What is it about good education that makes brains happy? My current StarTalk course (Transitioning to Teaching Online) is just amazing. For one thing, I wish I’d had the information years ago. The best practices that we are looking at, the course preparation materials, the syllabus re-writing and especially the forums where we post our responses and comment are inspiring and thought provoking.

The first big surprise, other than uncovering my weaknesses and some concepts I never considered, is the idea that successful online teaching is not “flip the switch and sit back.” Our three main instructors are incredibly involved with us in the day-to-day comments and responsiveness. And one of the best practice suggestions is to cap online classes at 20, because online classes done right take so much time for the instructor. It doesn’t seem to me that a whole lot of administrations know this aspect of best practices!

I’m openly sharing my journey as you can see from the top menu line. The Personal Learning Log is supposed to be just a list of resources we’d like to come back to later. I’m ending up planning my responses to questions and putting ideas there too, so it’s stream-of-consciousness mess.

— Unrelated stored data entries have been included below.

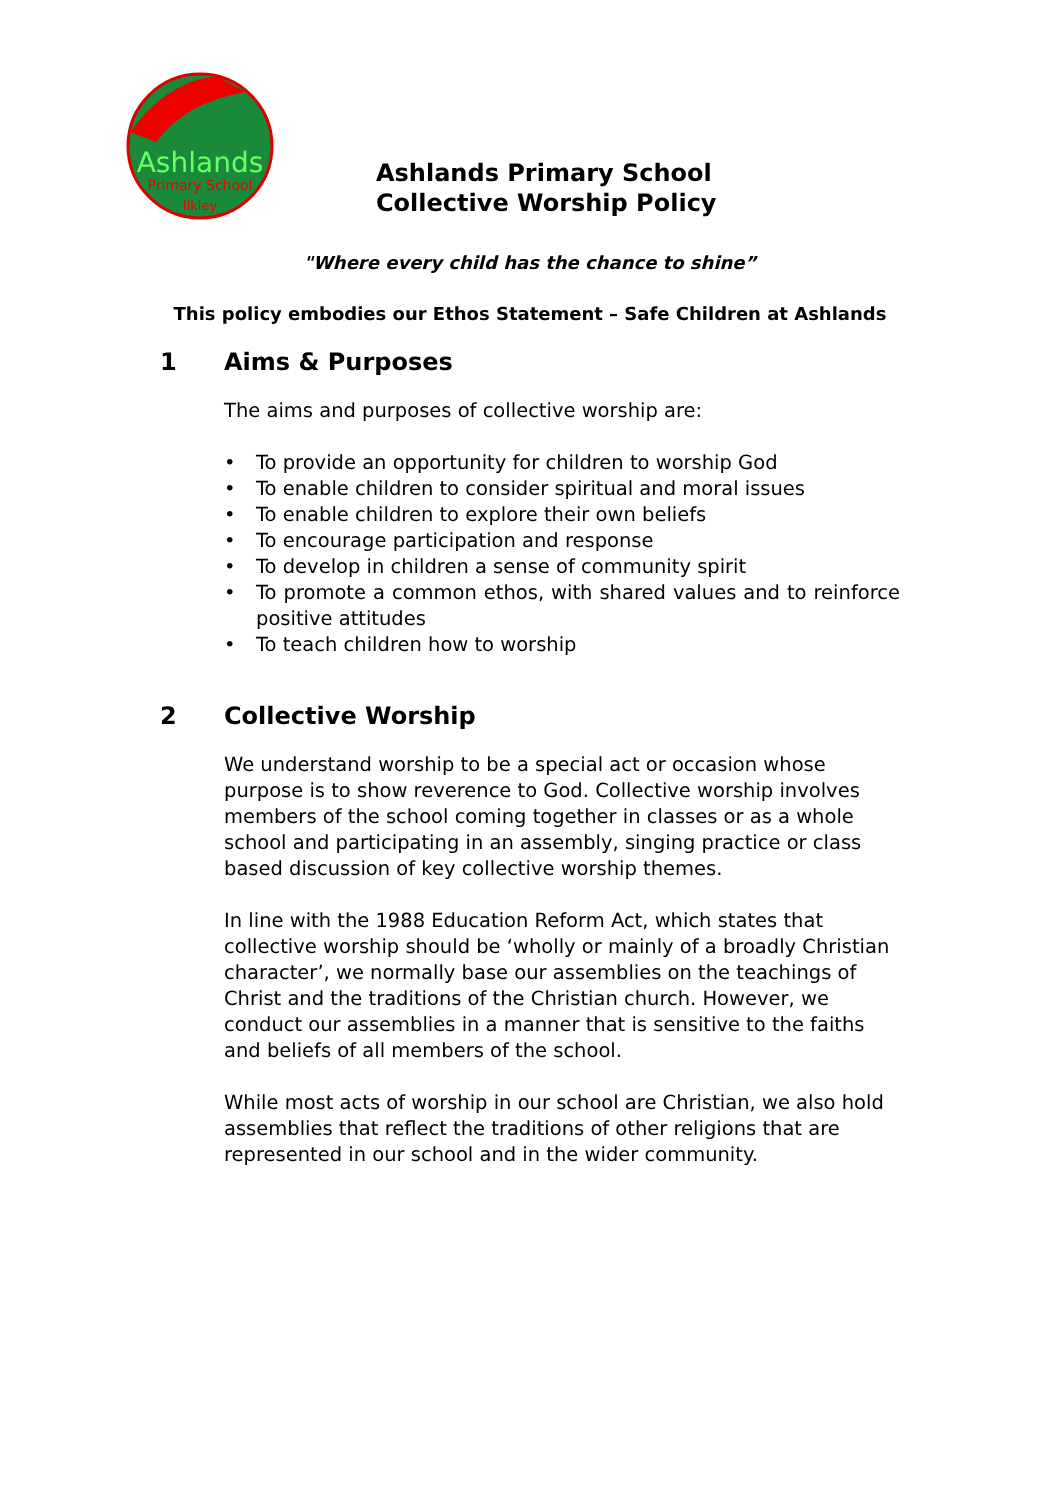Ashlands
Primary School
Ilkley
Ashlands Primary School
Collective Worship Policy
"Where every child has the chance to shine”
This policy embodies our Ethos Statement – Safe Children at Ashlands
1 Aims & Purposes
The aims and purposes of collective worship are:
• To provide an opportunity for children to worship God
• To enable children to consider spiritual and moral issues
• To enable children to explore their own beliefs
• To encourage participation and response
• To develop in children a sense of community spirit
• To promote a common ethos, with shared values and to reinforce positive attitudes
• To teach children how to worship
2 Collective Worship
We understand worship to be a special act or occasion whose purpose is to show reverence to God. Collective worship involves members of the school coming together in classes or as a whole school and participating in an assembly, singing practice or class based discussion of key collective worship themes.
In line with the 1988 Education Reform Act, which states that collective worship should be ‘wholly or mainly of a broadly Christian character’, we normally base our assemblies on the teachings of Christ and the traditions of the Christian church. However, we conduct our assemblies in a manner that is sensitive to the faiths and beliefs of all members of the school.
While most acts of worship in our school are Christian, we also hold assemblies that reflect the traditions of other religions that are represented in our school and in the wider community.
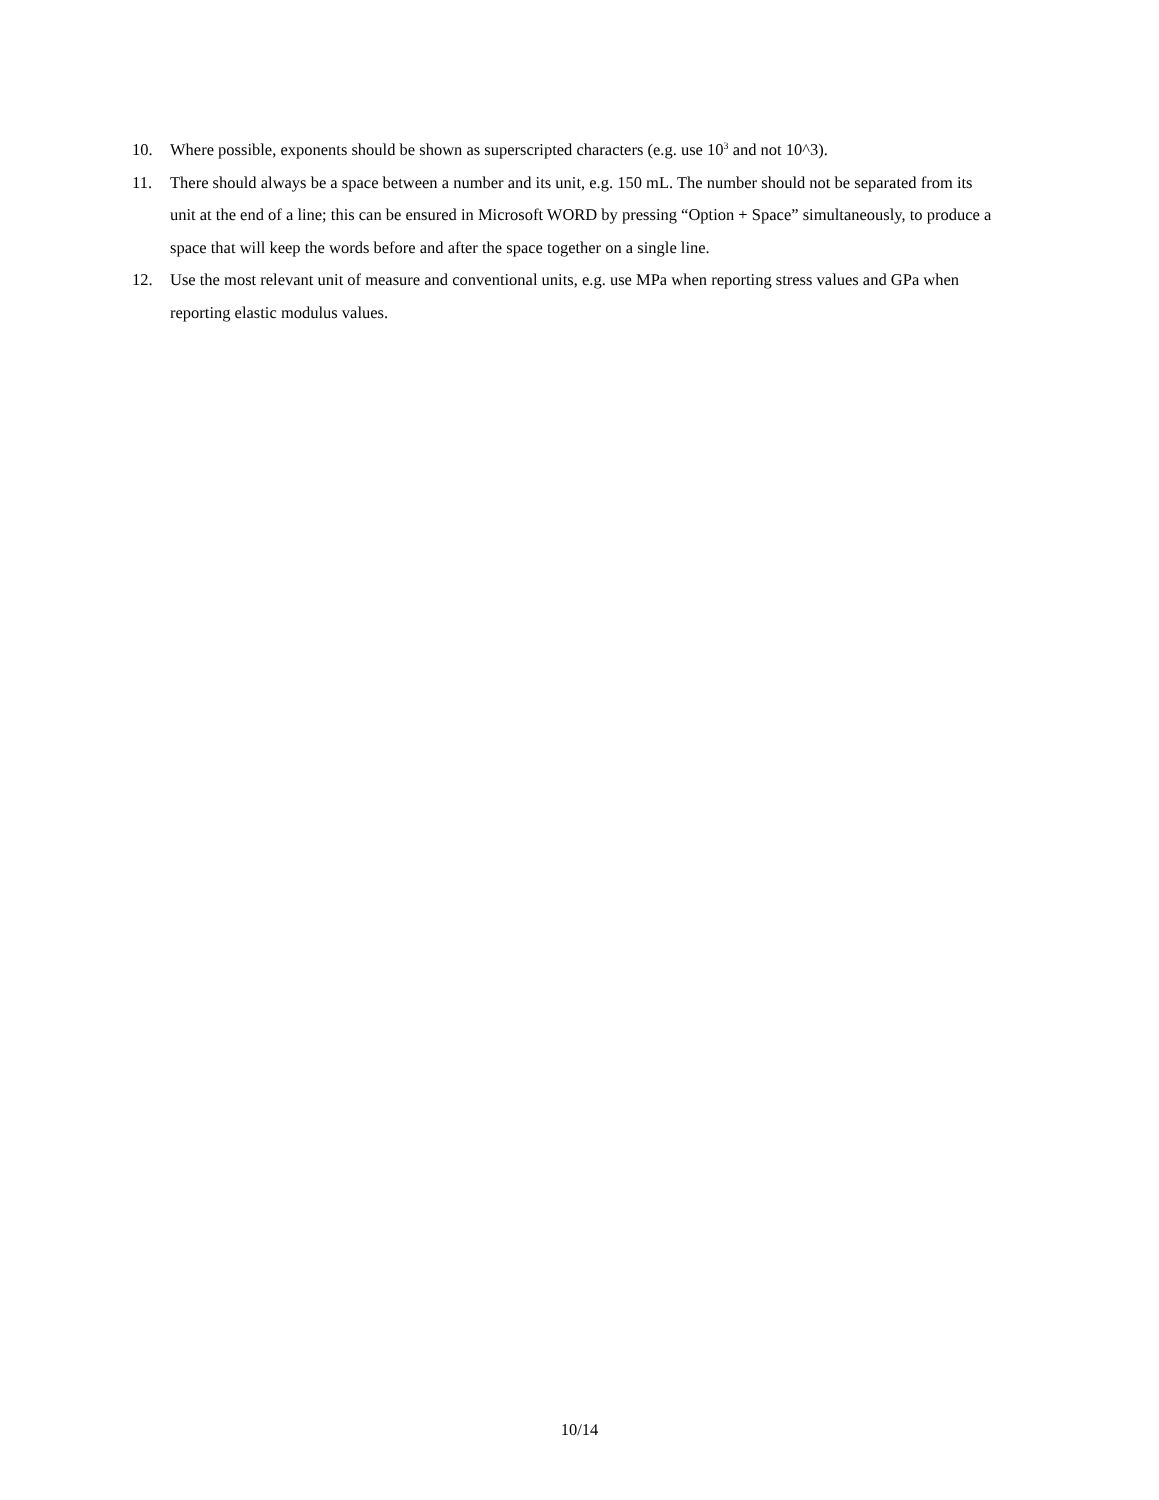10. Where possible, exponents should be shown as superscripted characters (e.g. use 10<sup>3</sup> and not 10^3).
11. There should always be a space between a number and its unit, e.g. 150 mL. The number should not be separated from its unit at the end of a line; this can be ensured in Microsoft WORD by pressing “Option + Space” simultaneously, to produce a space that will keep the words before and after the space together on a single line.
12. Use the most relevant unit of measure and conventional units, e.g. use MPa when reporting stress values and GPa when reporting elastic modulus values.
10/14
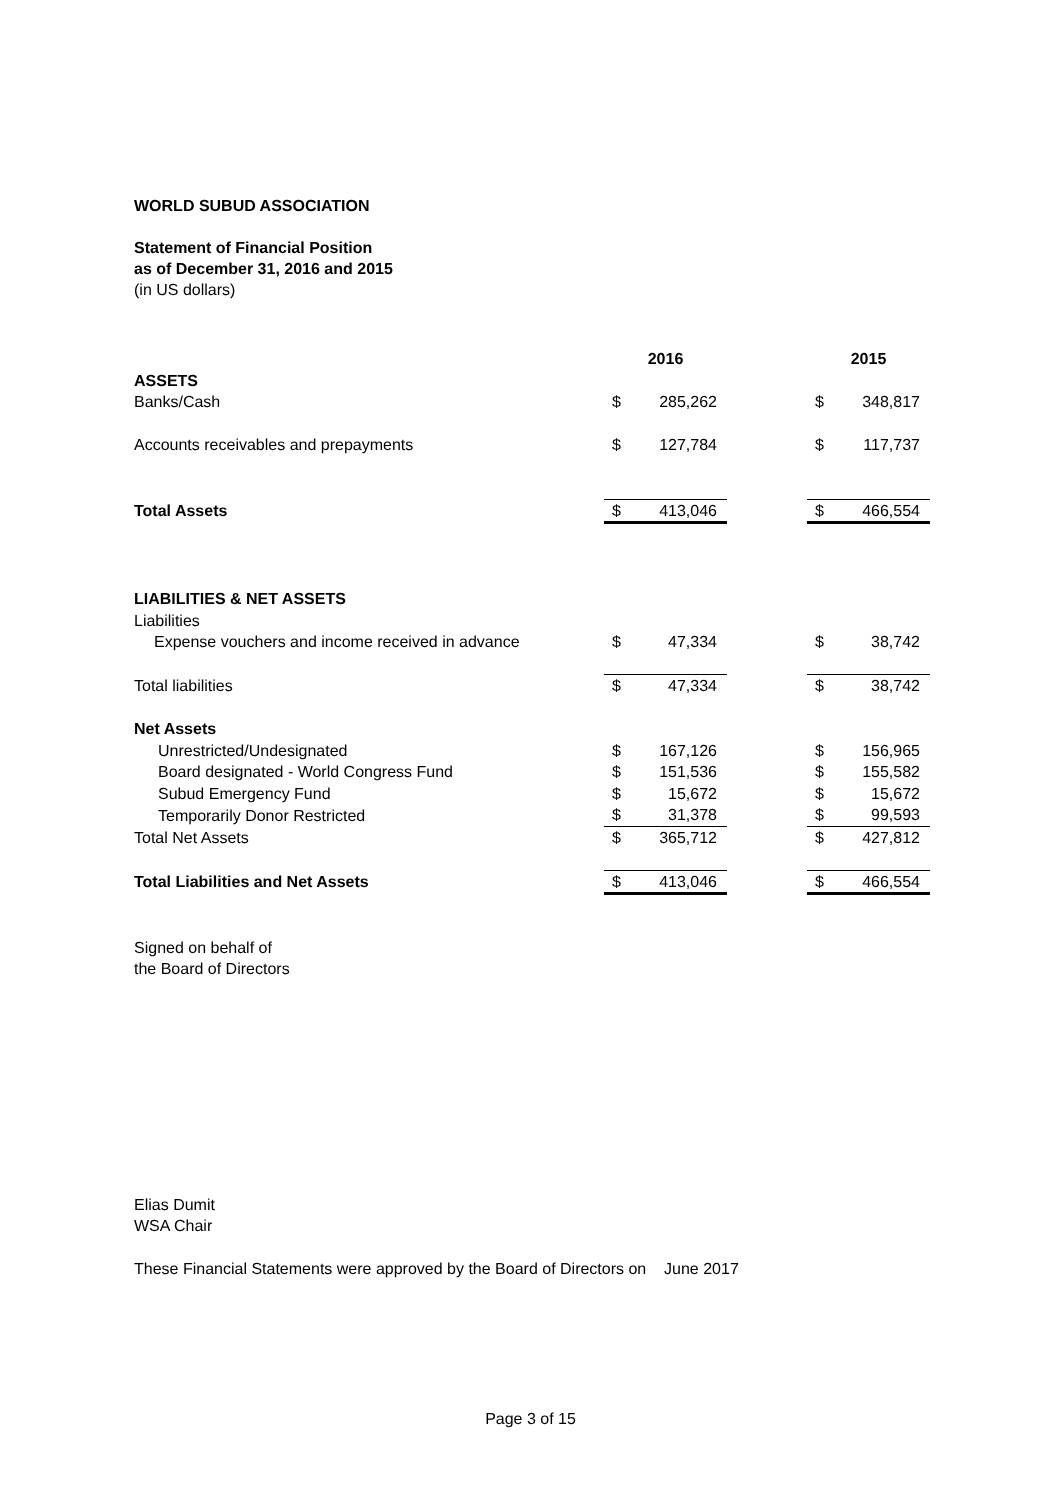WORLD SUBUD ASSOCIATION
Statement of Financial Position
as of December 31, 2016 and 2015
(in US dollars)
| | 2016 | | | 2015 | |
| ASSETS | | | | | |
| Banks/Cash | $ | 285,262 | | $ | 348,817 |
| Accounts receivables and prepayments | $ | 127,784 | | $ | 117,737 |
| Total Assets | $ | 413,046 | | $ | 466,554 |
| LIABILITIES & NET ASSETS | | | | | |
| Liabilities | | | | | |
| Expense vouchers and income received in advance | $ | 47,334 | | $ | 38,742 |
| Total liabilities | $ | 47,334 | | $ | 38,742 |
| Net Assets | | | | | |
| Unrestricted/Undesignated | $ | 167,126 | | $ | 156,965 |
| Board designated - World Congress Fund | $ | 151,536 | | $ | 155,582 |
| Subud Emergency Fund | $ | 15,672 | | $ | 15,672 |
| Temporarily Donor Restricted | $ | 31,378 | | $ | 99,593 |
| Total Net Assets | $ | 365,712 | | $ | 427,812 |
| Total Liabilities and Net Assets | $ | 413,046 | | $ | 466,554 |
Signed on behalf of
the Board of Directors
Elias Dumit
WSA Chair
These Financial Statements were approved by the Board of Directors on June 2017
Page 3 of 15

If my instructors request a more compact list, I will make that change, but for now, that’s what I’m doing.

Two requests: first, if there are other Russian teachers out there who have dabbled or taught online, please connect! This course has teachers of Hindi, Mandarin, Chinese, Arabic, Portuguese, and Turkish, and their perspectives are very helpful; but I’m the only Russian participant. Luckily one of the fabulous instructors is a Russian professor, or I’d feel more alone.

Second, my TPRS/CI community: please share ideas for online teaching using our methods. I am going to use a beautiful new online textbook that one of our instructors pointed out ( for the purposes of starting an online course, but would like to be able to do my own thing with it too.